Para Jeanne.

Achou, num site de postagens de vídeos, Clara Nunes com “Canto das três raças”, de Paulo César Pinheiro e Mauro Duarte. E já o nó apertou feio no gogó... A ouvira pela primeira vez estando fugido em país inóspito, depois de uma guerra. O “brazil”, ainda era o Brasil, mesmo que envolto em chumbo naqueles idos de 1974. Clara clareara o exílio externo, o interno. A alegria de Clara, a beleza, a graça, a sensualidade, a voz... e a revivência daquela fase jamais transcrita, dos tempos em que se julgava imortal. Suspirou fundo, de cortar o coração. Clara era morta... Clara não estava mais...
Buscou frenético, para recuperar-se e despedir-se do verão, “As rosas não falam”, de Cartola, com Beth Carvalho, felizmente viva... E o efeito foi devastador... Por injunções temerárias sabe-se lá de que raio de divindades, passaram-lhe, uma a uma, as mulheres amadas, as paixões perdidas, os grandes amores idos... não voltariam ao jardim. Engoliu vezes em seco, o nó apertando devagar, sem pressa, poderoso... Mais uma, para recuperar a coragem.
Socorreu-se de outra sobrevivente, Maria de Fátima Palha de Figueiredo, a sua querida "Fafá de Belém", primeira a deslumbrá-lo quando regressara do exílio e após a prisão em Viracopos pelo DOPS e Polícia Federal, fins de 1979 e antes da anistia anestésica. A vira na TV, na casa de amigos, fuzarcando o “Estrela Radiante”, de Walter Queiroz, e saíra cantando “ylaiê, aê ilê ilá” pela sala, tomado pela adorável gordinha. E cantava junto agora, empolgado, apontando dedo para o céu, a cadeira estalando, o povo perplexo.

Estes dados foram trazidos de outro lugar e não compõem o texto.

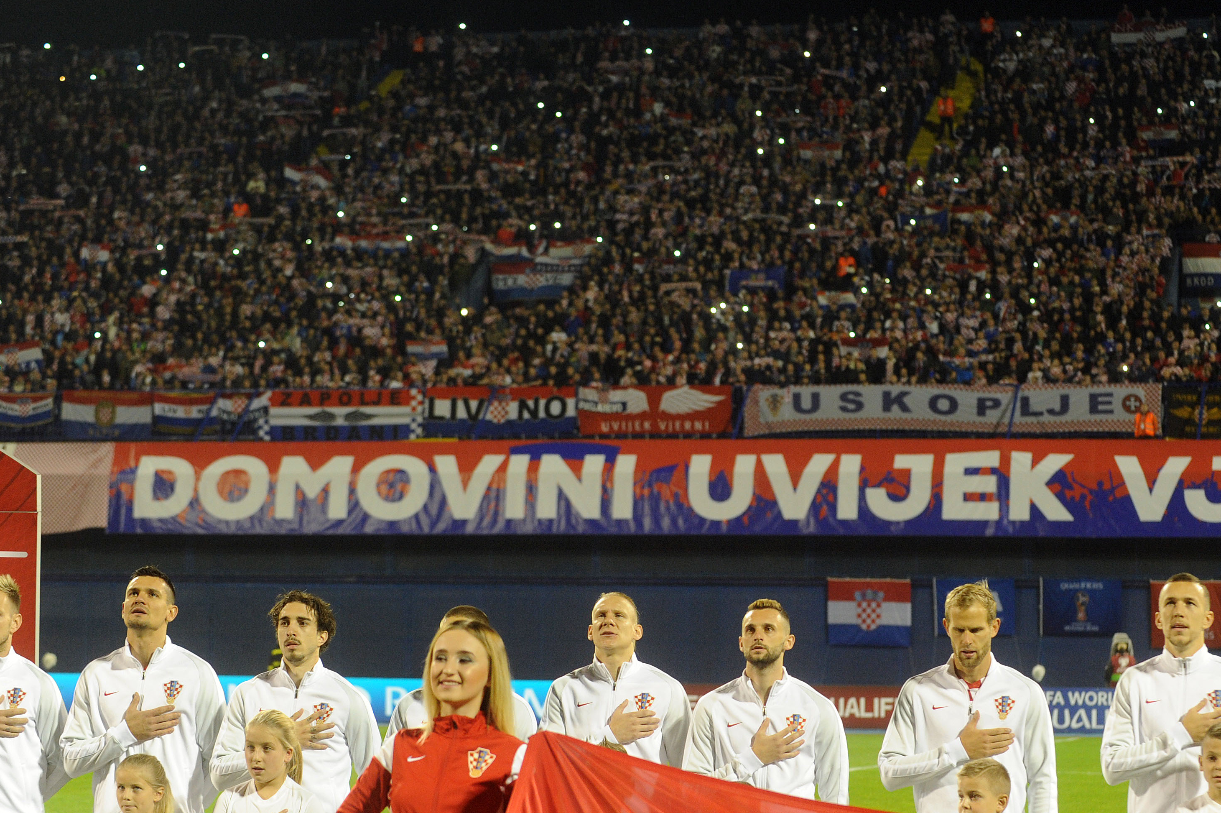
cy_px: 511
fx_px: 3457
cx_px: 701
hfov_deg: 20.0
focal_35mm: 102
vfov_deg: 13.4
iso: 1600
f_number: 3.2
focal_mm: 70
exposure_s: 1/250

Passou então para a também respirante Gal Costa - escolheu “Força Estranha”, de Caetano Veloso. E sentiu, novamente, aquele sopro de esperança, aquele tesão de viver surgido nas ruínas das separações com os encontros tantos num país do qual não entendia mais nada - ano da graça de 1981 - e que não o detonaram por pouco. Agora, sim! Poderia ouvir e escrever sobre outras, sem que lhe partissem - o delírio, a emoção e o sentimento - a compostura e a dignidade em público. Era cria de tempos em que homem tinha, obrigatoriamente, de ser durão.
Buscou “A noite de meu bem”, de Dolores Duran, há tanto tempo encantada... e lá se foi a valentia para o ralo. Novamente, as ausências e os buracos delas decorrentes pegaram pesado na veia... Dela, o jornalista Antônio Maria dissera: "Dolores Duran falou de sentimentos como ninguém, em todas as línguas. Seu idioma era o amor!" E arrastava, subrepticiamente, a sensibilidade a níveis críticos, comovendo como o diabo... Dolores fora, lá pelas bandas de 1960, inspiradora de seus primeiros trágicos versos de “amor”: “Quando tiveres nas mãos macias/ outras que não sejam minhas mãos/ fuja desse mundo de ilusão/ onde essas mãos são sempre frias"...
Compungido, a estatura feita trapos, o pranto na boca do bote, a ausência daquela que mais o seduzira bateu duro e forte, impiedosa e cruamente... Elis... Pegou “Cadeira Vazia”, de Lupicínio Rodrigues... Daí, congelou... O vídeo ruim todavia lhe mostrava a intensidade da emoção da sua Musa morta “entre um agudo/ que comove o verso torpe/ e uma porção de cocaína...” - e novamente ela lhe dominava o cérebro, nervos, músculos... era visceral, orgânico, o fascínio de Elis... O som, em que aceitável, doía nos ossos... Aquela cadeira estaria eternamente vazia...
Terminou de escrever, enviou ao editor, derrubou o sistema, tomou longa mais-uminha até secar o frasco e o jogou no lixo, acendeu o undécimo cigarro e, altivo mesmo que trocando pernas, saiu levando seu cinzeiro e tropeçando em seus fantasmas pela rua... Não mais foi visto.